▸ **Consigne**
Recopiez mot pour mot le passage de l'entretien sur l'œnologie qui va de « Il a 30 ans, est » jusqu'à « internationalement comme vous ? ».

▸ **Texte support**
Œnologie

Il a 30 ans, est né à Arlon, vit à Tintigny et travaille à Habay. Bref, Aristide Spies est un Luxembourgeois de souche qui a porté haut les couleurs de sa province et de son pays la semaine dernière, lui qui a été élu 3e meilleur sommelier du monde à Tokyo.

Vous avez été accueilli en fanfare !

Il y avait une petite centaine de personnes à mon retour à Zaventem mardi soir. C’étaient principalement des sommeliers, mais franchement, je ne m’attendais pas à ça. Cet accueil a été extraordinaire et m’a fait très plaisir. Je n’imaginais pas que le pays entier se sentirait concerné. Après, j’ai retrouvé mes enfants et j’ai passé tranquillement la soirée avec eux à la maison. Je ne les avais pas vus depuis une semaine

Que faut-il pour être un sommelier reconnu internationalement comme vous ?

Le travail dans un restaurant est indispensable car les concours présentent des épreuves en association avec des plats et sans expérience suffisante, on ne peut pas les réaliser rapidement. Il faut aussi voyager car on retient mieux ce qu’on a dégusté sur place. Sans compter que tous les vins ne sont pas accessibles en Belgique où on reste très axé sur la France. J’ai eu la chance de découvrir les vignobles européens, sud américains et australiens. Et puis, il y a beaucoup de connaissances théoriques à étudier en plus de la pratique.

Les particuliers peuvent-ils avoir accès à votre savoir ?

Oui, je donne des cours d’initiation et de perfectionnement à l’œnologie et j’organise des soirées de dégustation fromages et vins par exemple. Je ne travaille plus en salle pour l’instant, mais je suis associé au développement d’un pôle gastronomique au château du Pont d’Oye à Habay. La cave, c’est le nerf de la guerre ! J’y prendrai du service en salle lorsque le restaurant sera ouvert.

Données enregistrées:
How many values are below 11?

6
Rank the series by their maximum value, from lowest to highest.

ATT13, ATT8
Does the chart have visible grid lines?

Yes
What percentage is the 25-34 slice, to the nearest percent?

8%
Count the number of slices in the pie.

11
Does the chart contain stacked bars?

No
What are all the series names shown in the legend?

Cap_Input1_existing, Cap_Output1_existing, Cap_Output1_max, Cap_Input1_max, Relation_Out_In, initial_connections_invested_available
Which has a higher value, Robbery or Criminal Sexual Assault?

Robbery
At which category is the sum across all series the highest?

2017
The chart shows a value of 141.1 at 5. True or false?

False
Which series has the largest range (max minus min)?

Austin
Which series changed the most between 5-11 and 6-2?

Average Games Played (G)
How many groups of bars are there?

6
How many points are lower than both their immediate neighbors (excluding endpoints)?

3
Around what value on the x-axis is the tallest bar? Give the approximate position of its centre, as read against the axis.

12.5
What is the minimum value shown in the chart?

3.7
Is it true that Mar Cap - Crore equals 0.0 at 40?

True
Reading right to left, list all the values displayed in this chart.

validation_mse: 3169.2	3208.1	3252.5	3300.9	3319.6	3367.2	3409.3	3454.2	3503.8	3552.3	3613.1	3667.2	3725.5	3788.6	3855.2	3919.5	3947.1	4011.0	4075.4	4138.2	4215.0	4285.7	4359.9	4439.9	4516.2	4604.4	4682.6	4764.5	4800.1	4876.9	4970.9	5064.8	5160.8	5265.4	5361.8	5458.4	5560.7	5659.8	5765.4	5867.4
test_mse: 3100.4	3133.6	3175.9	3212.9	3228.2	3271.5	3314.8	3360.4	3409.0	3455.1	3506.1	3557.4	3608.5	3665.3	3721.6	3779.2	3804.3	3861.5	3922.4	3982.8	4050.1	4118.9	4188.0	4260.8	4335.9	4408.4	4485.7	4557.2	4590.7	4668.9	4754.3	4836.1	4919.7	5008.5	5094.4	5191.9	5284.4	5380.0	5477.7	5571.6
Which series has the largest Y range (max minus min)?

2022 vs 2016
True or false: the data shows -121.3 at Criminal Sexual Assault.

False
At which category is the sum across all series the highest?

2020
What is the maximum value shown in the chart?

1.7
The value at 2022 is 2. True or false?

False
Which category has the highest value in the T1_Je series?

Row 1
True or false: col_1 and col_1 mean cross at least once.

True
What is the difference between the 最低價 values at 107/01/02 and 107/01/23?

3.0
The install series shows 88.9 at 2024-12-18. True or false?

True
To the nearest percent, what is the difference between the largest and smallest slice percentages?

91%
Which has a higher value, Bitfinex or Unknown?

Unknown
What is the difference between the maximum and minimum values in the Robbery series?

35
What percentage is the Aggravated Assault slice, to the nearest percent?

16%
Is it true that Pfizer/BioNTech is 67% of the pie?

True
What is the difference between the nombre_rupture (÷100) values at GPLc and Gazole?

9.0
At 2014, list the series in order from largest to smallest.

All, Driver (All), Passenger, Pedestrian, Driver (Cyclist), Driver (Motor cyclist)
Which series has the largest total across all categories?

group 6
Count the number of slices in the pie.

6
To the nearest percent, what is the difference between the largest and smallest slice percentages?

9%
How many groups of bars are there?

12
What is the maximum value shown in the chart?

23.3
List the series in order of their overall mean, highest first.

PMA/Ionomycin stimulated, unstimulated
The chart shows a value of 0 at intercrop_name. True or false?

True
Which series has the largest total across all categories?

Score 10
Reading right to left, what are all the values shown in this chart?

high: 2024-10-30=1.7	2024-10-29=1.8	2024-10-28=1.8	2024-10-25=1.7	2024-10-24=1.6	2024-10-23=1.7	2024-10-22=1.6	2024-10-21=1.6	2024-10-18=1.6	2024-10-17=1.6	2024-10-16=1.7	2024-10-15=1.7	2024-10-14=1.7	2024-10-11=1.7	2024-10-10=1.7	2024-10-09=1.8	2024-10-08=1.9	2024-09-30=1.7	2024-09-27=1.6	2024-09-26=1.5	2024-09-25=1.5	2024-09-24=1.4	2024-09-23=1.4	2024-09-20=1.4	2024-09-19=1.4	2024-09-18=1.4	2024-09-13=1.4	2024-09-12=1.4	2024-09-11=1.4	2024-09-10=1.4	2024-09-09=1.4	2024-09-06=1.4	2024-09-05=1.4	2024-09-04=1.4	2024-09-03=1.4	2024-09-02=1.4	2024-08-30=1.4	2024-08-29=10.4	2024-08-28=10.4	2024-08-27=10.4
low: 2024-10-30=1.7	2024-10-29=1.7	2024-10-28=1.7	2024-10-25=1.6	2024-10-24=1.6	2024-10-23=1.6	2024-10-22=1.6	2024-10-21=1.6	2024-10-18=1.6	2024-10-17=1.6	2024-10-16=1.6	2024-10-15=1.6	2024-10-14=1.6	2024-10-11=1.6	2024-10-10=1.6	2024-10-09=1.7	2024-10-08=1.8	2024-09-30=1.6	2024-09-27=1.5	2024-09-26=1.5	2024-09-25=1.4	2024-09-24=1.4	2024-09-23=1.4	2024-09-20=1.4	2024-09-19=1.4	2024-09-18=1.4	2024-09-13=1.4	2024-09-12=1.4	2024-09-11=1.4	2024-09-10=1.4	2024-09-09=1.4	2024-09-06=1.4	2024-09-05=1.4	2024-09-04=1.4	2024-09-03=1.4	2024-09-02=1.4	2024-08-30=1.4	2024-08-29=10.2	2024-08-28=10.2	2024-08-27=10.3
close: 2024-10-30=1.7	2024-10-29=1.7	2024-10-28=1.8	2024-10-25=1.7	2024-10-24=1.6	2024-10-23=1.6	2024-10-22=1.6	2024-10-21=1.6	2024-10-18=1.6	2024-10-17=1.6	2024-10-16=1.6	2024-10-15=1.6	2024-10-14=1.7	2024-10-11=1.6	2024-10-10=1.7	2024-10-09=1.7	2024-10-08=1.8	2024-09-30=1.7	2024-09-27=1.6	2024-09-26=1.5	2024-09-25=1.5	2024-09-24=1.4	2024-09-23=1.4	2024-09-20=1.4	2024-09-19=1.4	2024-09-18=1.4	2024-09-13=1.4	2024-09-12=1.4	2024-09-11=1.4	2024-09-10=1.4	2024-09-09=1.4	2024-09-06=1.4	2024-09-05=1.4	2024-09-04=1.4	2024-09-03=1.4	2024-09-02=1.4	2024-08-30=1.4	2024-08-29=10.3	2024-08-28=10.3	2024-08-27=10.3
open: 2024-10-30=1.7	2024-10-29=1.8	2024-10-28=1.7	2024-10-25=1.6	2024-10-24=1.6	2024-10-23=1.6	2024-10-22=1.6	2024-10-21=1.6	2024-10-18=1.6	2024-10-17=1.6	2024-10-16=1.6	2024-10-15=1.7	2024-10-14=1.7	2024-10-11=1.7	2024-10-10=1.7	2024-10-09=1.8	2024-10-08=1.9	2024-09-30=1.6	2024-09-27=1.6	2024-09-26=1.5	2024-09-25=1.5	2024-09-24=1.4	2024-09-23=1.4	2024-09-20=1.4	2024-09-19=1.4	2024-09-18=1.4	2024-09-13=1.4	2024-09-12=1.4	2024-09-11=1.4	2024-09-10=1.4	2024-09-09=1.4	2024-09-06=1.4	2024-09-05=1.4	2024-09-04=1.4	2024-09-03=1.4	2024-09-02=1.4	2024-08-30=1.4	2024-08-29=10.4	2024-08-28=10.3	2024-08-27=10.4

▸ **Réponse attendue**
Il a 30 ans, est né à Arlon, vit à Tintigny et travaille à Habay. Bref, Aristide Spies est un Luxembourgeois de souche qui a porté haut les couleurs de sa province et de son pays la semaine dernière, lui qui a été élu 3e meilleur sommelier du monde à Tokyo.

Vous avez été accueilli en fanfare !

Il y avait une petite centaine de personnes à mon retour à Zaventem mardi soir. C’étaient principalement des sommeliers, mais franchement, je ne m’attendais pas à ça. Cet accueil a été extraordinaire et m’a fait très plaisir. Je n’imaginais pas que le pays entier se sentirait concerné. Après, j’ai retrouvé mes enfants et j’ai passé tranquillement la soirée avec eux à la maison. Je ne les avais pas vus depuis une semaine

Que faut-il pour être un sommelier reconnu internationalement comme vous ?